Stephen Donnelly

Personal information
- Native name: Stíofán Ó Donnaile (Irish)
- Born: 2000 (age 25–26) Thomastown, County Kilkenny, Ireland
- Occupation: Electrician

Sport
- Sport: Hurling
- Position: Right corner-forward

Club
- Years: Club
- 2018-present: Thomastown

Club titles
- Football / Hurling
- Kilkenny titles: 1 / 1

Inter-county
- Years: County
- 2022; 2025-: Kilkenny

Inter-county titles
- Leinster titles: 0
- All-Irelands: 0
- NHL: 0
- All Stars: 0

= Stephen Donnelly (hurler) =

Irish hurler (born 2000)

Stephen Donnelly (born 2000) is an Irish hurler. At club level he plays with Thomastown and at inter-county level with the Kilkenny senior hurling team.

- **Excerpted records**:
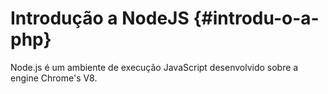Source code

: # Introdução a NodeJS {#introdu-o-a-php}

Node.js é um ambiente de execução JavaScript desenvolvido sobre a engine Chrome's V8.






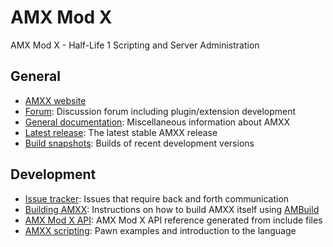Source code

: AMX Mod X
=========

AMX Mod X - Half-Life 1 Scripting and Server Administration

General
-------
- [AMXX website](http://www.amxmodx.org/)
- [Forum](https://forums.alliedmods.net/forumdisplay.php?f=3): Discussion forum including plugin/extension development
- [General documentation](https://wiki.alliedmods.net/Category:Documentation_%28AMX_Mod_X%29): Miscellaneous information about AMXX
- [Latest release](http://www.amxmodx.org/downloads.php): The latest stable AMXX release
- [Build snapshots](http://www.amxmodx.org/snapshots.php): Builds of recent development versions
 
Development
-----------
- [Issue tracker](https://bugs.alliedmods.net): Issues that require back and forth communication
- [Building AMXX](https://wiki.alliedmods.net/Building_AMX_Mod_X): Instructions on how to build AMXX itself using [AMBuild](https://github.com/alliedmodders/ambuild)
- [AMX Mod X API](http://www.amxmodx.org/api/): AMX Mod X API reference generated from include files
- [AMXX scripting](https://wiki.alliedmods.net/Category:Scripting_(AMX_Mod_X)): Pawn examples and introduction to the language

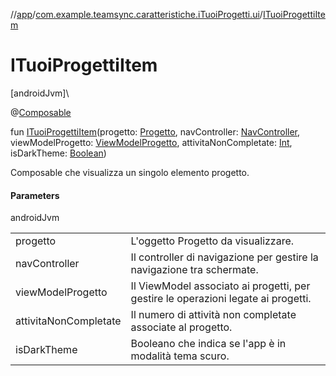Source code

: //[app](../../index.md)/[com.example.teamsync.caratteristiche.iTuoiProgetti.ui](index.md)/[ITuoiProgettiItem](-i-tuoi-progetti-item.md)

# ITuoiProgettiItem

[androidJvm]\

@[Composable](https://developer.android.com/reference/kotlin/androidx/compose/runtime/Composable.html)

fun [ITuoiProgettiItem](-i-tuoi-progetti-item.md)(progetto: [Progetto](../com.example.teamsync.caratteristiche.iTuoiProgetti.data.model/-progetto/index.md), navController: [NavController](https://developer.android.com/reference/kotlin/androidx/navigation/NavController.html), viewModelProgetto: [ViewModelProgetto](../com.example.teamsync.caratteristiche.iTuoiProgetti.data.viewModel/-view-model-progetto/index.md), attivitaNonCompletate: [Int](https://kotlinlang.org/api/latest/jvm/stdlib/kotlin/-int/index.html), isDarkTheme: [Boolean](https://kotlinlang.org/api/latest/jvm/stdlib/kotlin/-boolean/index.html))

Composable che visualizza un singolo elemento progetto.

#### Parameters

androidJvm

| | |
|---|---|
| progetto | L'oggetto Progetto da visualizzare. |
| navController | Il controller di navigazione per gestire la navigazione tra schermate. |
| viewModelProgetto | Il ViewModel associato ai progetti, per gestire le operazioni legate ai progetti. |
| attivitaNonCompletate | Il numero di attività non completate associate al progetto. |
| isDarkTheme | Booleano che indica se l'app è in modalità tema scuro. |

==

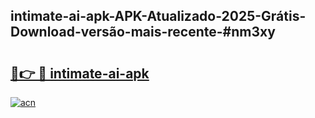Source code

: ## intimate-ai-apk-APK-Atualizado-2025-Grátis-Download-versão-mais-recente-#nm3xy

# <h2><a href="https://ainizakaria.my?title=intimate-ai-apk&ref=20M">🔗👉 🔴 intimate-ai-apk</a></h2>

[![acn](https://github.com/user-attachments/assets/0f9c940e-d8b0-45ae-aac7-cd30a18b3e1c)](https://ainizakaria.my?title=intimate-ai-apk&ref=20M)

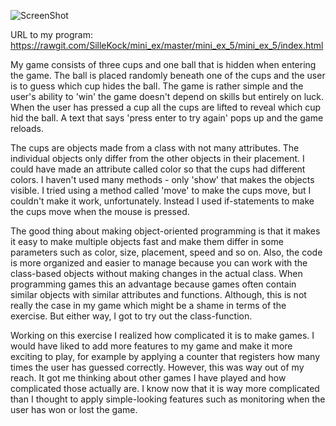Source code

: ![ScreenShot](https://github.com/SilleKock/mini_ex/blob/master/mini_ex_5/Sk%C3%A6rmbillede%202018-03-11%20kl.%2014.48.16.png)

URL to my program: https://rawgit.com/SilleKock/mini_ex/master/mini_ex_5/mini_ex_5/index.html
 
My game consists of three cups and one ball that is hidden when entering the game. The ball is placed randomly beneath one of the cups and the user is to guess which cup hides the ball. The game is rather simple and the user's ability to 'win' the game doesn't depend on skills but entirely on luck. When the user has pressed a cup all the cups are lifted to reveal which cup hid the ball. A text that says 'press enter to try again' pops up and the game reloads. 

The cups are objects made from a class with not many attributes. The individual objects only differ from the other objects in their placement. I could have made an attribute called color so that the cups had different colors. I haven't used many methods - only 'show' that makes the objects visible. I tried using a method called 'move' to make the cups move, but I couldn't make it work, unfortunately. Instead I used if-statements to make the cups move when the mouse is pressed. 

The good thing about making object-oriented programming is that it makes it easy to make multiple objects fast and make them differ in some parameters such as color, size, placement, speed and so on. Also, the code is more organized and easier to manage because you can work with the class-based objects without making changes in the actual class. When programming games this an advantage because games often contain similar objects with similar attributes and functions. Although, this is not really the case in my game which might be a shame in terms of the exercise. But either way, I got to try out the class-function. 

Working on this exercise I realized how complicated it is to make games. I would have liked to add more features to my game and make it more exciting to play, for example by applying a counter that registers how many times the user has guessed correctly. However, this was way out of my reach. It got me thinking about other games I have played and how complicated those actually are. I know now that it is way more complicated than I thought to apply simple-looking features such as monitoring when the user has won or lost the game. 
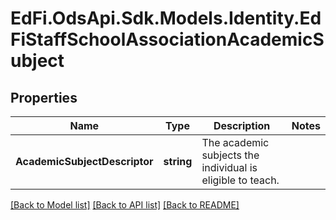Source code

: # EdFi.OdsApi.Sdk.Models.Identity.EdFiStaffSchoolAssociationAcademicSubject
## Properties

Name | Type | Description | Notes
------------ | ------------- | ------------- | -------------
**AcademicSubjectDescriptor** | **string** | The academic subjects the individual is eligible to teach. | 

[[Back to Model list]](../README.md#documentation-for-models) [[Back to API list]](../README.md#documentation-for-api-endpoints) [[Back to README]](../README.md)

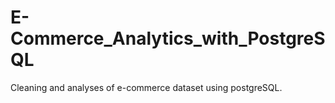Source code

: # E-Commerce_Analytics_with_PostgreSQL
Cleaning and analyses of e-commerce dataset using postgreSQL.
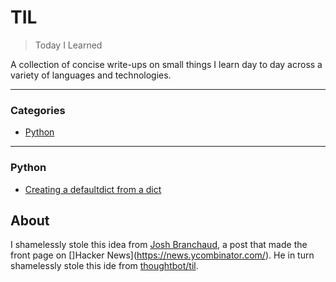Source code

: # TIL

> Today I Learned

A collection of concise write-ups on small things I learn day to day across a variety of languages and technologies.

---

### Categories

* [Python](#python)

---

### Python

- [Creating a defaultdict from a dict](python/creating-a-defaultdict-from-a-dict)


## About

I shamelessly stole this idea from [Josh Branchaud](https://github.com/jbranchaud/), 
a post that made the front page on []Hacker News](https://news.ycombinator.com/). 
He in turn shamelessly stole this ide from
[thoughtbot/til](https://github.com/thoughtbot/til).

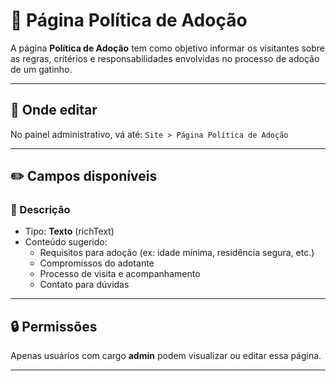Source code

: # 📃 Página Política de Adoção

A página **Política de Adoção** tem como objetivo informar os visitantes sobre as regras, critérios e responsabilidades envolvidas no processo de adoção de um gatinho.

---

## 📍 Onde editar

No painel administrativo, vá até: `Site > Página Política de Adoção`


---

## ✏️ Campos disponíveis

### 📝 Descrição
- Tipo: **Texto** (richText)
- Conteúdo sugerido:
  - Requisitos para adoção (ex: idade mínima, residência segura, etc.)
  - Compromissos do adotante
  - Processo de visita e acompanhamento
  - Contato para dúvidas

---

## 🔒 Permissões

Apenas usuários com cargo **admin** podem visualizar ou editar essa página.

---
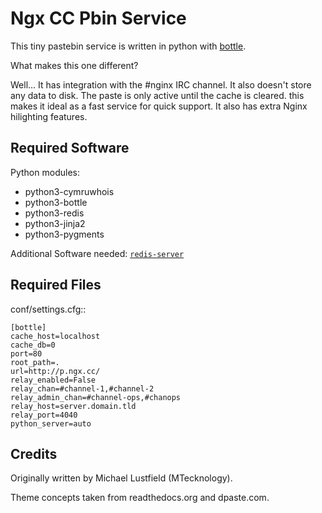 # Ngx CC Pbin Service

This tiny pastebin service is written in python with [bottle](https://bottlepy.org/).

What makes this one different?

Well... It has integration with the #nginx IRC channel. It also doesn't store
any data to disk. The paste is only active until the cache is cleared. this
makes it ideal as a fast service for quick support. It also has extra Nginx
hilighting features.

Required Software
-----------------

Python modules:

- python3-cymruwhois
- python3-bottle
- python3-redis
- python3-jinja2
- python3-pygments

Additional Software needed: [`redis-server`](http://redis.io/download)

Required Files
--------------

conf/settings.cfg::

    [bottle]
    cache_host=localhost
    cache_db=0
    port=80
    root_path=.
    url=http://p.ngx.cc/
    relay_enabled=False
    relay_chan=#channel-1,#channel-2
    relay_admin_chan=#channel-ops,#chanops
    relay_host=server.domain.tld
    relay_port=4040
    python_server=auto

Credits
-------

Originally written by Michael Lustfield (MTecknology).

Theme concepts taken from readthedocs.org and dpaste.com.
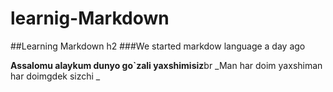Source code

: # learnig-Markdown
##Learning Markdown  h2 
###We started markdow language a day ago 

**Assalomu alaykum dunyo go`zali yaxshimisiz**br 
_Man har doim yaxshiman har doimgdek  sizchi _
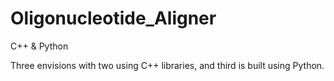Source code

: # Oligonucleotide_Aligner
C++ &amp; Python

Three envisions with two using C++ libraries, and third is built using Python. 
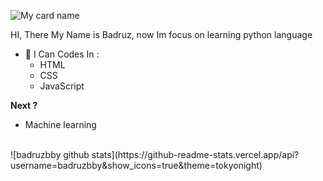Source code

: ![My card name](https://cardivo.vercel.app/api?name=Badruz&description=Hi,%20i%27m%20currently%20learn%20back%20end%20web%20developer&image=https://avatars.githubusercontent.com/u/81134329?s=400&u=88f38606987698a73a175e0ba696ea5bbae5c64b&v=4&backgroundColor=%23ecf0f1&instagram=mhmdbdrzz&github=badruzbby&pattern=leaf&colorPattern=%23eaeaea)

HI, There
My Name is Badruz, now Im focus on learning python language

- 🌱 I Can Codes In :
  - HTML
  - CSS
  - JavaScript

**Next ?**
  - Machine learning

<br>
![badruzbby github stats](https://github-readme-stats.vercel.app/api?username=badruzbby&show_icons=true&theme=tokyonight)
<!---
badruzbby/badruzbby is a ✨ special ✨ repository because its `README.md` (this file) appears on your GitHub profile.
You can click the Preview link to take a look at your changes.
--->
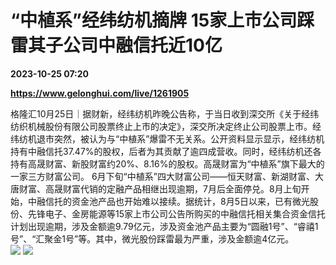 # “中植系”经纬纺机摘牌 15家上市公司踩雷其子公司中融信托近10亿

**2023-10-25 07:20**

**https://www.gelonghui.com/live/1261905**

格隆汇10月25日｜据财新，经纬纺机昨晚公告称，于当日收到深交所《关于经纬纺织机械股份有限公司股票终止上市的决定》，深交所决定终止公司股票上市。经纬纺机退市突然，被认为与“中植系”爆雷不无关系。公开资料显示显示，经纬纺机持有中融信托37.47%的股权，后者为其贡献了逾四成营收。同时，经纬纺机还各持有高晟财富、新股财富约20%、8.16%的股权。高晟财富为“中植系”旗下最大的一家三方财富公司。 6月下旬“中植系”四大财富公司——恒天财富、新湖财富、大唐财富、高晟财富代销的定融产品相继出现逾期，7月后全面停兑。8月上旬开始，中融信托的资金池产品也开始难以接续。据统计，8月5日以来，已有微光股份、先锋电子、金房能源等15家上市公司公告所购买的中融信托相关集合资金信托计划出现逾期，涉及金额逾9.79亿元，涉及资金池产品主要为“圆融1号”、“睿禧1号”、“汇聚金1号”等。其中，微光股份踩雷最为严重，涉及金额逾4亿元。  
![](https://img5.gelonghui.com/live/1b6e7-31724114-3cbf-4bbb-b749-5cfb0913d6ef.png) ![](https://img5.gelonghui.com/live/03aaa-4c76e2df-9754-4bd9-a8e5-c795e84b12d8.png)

---

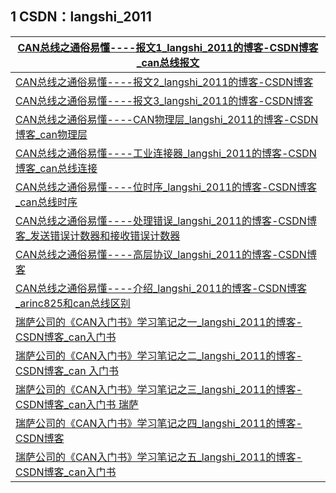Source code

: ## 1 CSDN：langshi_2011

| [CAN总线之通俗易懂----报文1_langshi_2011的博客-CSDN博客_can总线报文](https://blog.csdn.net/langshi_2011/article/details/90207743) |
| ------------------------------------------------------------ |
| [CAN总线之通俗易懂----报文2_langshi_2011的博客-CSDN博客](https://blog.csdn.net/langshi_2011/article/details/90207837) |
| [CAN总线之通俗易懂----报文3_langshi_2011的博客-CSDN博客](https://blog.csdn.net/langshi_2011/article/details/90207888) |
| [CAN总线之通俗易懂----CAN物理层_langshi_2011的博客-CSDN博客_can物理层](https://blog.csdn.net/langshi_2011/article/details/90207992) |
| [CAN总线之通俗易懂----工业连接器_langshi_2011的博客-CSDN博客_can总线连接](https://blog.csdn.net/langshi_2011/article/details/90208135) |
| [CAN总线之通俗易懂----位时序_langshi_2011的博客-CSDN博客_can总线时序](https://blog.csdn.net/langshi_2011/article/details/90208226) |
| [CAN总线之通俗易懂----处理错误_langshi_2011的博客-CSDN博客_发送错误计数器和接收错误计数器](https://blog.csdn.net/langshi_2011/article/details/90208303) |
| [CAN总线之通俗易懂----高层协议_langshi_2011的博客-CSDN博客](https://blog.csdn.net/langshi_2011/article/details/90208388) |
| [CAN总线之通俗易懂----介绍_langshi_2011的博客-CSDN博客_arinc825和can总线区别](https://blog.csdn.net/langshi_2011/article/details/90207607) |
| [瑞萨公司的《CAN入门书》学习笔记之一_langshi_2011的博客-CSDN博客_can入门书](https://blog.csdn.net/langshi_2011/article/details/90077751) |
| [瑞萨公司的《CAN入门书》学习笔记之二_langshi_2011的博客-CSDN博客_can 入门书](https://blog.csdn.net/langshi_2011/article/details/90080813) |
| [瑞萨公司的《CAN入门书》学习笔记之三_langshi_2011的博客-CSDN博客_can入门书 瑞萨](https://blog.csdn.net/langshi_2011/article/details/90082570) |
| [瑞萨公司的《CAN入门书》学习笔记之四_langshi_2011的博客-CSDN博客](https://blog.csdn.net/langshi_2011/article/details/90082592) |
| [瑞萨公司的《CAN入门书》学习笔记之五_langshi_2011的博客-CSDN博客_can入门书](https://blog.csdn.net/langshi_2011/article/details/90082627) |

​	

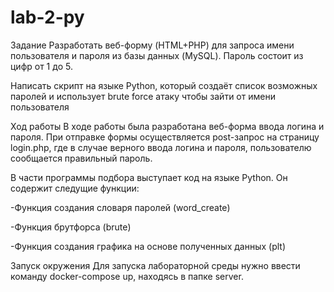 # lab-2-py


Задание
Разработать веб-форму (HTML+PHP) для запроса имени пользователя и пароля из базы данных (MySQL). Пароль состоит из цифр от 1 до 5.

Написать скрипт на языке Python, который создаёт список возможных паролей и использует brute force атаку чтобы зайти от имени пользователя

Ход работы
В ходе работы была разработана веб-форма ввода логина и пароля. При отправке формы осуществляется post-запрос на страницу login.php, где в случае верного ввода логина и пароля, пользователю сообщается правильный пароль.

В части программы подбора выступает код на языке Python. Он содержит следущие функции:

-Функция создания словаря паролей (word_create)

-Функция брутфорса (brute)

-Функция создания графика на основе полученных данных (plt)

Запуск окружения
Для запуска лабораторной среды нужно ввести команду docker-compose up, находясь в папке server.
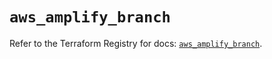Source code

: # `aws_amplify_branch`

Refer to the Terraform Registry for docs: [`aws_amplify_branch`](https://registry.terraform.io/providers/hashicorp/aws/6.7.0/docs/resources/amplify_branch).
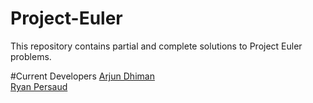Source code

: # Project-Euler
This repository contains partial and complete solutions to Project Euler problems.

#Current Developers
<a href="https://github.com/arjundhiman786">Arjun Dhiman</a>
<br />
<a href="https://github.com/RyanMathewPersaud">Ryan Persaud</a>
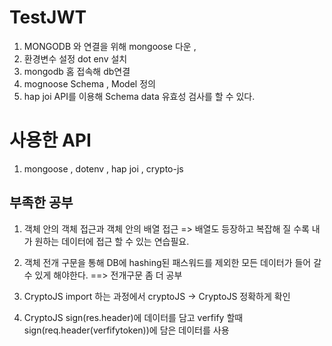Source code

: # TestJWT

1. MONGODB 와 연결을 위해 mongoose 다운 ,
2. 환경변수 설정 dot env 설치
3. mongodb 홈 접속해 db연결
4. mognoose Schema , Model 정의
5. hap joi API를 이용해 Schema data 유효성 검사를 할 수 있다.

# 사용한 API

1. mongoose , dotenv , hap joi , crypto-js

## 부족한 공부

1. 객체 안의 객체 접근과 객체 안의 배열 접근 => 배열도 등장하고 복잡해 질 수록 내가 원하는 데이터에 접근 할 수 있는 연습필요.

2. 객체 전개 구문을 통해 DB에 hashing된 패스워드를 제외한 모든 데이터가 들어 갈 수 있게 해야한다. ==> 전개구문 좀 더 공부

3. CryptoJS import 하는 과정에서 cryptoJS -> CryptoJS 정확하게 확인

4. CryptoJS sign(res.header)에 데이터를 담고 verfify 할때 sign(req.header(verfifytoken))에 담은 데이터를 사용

- **Exercise instructions**:
Transcribe the part of the hurler profile starting with "Irish hurler (born" and going on through "senior hurling team.". The rows have nothing to do with the hurler profile.

- **Result**:
Irish hurler (born 2000)

Stephen Donnelly (born 2000) is an Irish hurler. At club level he plays with Thomastown and at inter-county level with the Kilkenny senior hurling team.